Chef Alice    12/10/2012    
I used 2 thawed med. thick chicken breasts & dipped in melted butter & covered w toasted french fried onions broken up. 8 minutes per side was perfect. Crunchy outside & moist inside.
cindyd1210    12/8/2012    
Do not be afraid to use spicy ingredients like cayenne pepper. Pepper always add a different taste but may not add any spiciness.
chefkrystle    8/1/2012    
I found some very thick breasts and was a little concerned that I might not be able to cook them through. They came out perfect! I had omitted the cayenne pepper, but I think that was a mistake- it's going back in the next time I cook this because it definitely needs the added flavor.
kibbles002    7/31/2012    

Yes, you can. I see the recipe is not posted on our page. But you can find it in the NuWave Complete Cookbook. You can change the recipes to your taste but will have to increase the cooking time because you do have bones-in. It is found on page 57 under the title of Oven Fried Chicken Tenders.

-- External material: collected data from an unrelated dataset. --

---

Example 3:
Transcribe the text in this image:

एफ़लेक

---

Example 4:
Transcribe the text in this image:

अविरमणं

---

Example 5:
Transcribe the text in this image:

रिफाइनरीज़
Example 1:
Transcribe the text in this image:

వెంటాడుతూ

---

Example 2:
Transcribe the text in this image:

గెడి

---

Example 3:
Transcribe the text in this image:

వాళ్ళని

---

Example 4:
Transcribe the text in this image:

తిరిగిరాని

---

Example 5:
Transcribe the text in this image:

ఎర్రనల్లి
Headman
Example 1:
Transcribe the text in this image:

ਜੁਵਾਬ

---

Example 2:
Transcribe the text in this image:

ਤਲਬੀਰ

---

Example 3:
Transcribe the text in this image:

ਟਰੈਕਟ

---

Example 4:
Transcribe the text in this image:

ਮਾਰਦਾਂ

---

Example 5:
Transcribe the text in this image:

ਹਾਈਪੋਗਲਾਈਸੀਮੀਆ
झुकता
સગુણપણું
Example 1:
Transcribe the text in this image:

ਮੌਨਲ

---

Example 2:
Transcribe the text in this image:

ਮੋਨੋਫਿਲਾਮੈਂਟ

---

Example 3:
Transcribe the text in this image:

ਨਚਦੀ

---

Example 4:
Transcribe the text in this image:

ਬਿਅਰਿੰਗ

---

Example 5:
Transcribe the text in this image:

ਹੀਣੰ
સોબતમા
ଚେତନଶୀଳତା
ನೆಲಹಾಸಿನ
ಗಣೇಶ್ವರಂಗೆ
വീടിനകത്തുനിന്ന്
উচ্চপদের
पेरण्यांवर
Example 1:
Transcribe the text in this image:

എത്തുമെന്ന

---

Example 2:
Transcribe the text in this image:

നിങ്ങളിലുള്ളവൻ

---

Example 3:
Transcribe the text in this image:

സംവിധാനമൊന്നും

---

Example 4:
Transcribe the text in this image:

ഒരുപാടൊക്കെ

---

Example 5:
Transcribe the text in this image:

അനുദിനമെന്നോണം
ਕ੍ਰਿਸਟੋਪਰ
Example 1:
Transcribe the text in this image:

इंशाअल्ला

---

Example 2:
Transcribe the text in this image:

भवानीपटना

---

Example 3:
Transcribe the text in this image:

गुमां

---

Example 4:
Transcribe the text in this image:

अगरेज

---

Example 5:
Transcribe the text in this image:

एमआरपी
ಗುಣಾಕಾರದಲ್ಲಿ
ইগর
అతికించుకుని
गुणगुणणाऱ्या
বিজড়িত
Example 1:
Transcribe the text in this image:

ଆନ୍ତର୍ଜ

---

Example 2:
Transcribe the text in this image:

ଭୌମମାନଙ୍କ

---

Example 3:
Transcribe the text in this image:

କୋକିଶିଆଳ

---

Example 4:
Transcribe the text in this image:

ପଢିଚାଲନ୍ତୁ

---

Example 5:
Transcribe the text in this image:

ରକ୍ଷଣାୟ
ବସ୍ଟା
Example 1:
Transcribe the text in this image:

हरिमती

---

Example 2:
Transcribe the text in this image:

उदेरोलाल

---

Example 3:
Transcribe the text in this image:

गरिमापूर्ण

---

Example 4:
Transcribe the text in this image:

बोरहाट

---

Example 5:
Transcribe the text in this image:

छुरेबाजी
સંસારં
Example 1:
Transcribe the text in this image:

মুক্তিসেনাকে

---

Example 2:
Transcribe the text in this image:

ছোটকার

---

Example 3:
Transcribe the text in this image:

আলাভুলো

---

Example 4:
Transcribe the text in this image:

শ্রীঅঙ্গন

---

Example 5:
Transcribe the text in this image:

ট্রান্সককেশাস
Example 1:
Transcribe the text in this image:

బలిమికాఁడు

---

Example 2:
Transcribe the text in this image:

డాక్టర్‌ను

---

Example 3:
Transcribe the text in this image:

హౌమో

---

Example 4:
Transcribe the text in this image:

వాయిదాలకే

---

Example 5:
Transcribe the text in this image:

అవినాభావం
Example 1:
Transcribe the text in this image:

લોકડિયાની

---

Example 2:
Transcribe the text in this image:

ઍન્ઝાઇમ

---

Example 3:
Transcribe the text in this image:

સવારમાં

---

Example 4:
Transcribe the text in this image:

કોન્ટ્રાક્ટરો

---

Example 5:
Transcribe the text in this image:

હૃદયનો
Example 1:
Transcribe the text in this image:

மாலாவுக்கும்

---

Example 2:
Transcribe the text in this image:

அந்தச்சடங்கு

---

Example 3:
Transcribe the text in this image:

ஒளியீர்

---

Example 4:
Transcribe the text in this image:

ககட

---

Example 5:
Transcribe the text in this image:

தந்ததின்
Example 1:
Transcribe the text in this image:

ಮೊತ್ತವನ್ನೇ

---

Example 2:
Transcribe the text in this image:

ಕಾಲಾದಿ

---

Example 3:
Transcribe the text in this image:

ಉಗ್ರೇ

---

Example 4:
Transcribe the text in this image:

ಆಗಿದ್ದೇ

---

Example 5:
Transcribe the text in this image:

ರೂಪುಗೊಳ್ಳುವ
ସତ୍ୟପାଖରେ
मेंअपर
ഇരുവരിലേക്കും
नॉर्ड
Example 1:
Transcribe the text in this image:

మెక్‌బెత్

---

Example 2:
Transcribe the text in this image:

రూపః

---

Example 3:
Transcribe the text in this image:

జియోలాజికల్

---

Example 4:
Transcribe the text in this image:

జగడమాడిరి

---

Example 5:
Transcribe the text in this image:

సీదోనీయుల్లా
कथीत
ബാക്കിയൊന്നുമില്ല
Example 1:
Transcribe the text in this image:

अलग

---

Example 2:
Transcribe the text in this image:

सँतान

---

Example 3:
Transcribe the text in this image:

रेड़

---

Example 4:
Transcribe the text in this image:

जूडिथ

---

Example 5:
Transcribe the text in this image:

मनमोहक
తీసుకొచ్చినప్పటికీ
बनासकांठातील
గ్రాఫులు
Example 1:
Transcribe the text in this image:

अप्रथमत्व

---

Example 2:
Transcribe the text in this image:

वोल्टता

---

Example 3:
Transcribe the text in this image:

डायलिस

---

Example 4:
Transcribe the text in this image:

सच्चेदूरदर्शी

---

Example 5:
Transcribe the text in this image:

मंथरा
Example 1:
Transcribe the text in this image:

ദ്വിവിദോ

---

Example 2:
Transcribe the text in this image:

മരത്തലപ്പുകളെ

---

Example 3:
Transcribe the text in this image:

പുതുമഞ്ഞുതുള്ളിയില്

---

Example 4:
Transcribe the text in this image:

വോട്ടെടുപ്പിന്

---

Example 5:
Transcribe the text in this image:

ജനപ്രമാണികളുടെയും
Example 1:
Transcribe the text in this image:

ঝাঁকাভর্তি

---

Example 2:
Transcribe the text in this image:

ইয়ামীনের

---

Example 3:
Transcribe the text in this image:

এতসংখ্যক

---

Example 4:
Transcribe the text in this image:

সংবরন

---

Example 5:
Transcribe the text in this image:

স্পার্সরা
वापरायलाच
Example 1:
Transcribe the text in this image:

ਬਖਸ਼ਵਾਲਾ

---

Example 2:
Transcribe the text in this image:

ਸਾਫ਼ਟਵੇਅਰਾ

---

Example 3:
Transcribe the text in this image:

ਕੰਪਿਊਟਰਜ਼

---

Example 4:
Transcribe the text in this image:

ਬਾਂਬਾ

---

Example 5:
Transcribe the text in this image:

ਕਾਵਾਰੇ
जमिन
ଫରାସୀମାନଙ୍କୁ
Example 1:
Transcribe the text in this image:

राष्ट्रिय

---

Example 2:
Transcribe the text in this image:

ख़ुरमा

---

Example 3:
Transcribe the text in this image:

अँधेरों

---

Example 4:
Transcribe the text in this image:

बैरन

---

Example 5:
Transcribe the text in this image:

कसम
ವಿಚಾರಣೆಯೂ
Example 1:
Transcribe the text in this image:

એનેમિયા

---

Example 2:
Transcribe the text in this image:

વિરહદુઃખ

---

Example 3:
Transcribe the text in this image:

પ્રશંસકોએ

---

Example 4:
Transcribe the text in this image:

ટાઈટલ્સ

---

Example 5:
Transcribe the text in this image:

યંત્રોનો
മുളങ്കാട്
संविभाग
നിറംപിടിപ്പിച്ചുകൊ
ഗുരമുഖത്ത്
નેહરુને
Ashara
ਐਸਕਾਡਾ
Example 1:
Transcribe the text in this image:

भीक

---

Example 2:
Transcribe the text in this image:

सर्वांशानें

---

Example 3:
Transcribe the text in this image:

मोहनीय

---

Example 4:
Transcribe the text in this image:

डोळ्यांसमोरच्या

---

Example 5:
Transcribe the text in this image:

Let me know if you need a copy of the recipe if you can not find your book.

chefkrystle    6/29/2012    
Can you air - fry bone-in chicken? If so, are there any recipes for that?
evcapers5    6/29/2012    
Loved this recipe! I found a deal on breast tenders at the store and offered salsa to dip them in - they were a hit! I cooked 10 tenders at a time for 6 minutes a 'side'. I flipped them just to make sure they cooked evenly although they probably would have been fine without flipping since the tenders are smaller.
tigerandtigress    6/17/2012    
Made this chicken the other night and it was wonderful. stayed nice and moist yet crispy
maggierose323    2/3/2012    
The recipe wording has been corrected. We apologize for the confusion.
Chef Alice    12/15/2011    
This recipe makes NO SENSE!!!
tjsgirl    12/15/2011    
My review is... what is MELTED butter, SOFTENED...???? How do you soften melted butter????
glacierhorse    12/5/2011    
my review is wtf the recipe calls for boneless skinless breasts but go on and it says skin side up hello
chefmike    10/13/2011    
Thanks for your nice comments. Yes, chicken is a tough one. We have to gage the times with the thickness of the chicken. I would rather the chicken be under cooked and you add more time than over-cooked.
Chef Jennifer    3/29/2011    
Made this on March 27, 2011 according to directions and it came out great! Depending on the thickness, I might stop at 9 minutes per side for thicker breasts. All in all though, it was very tasty.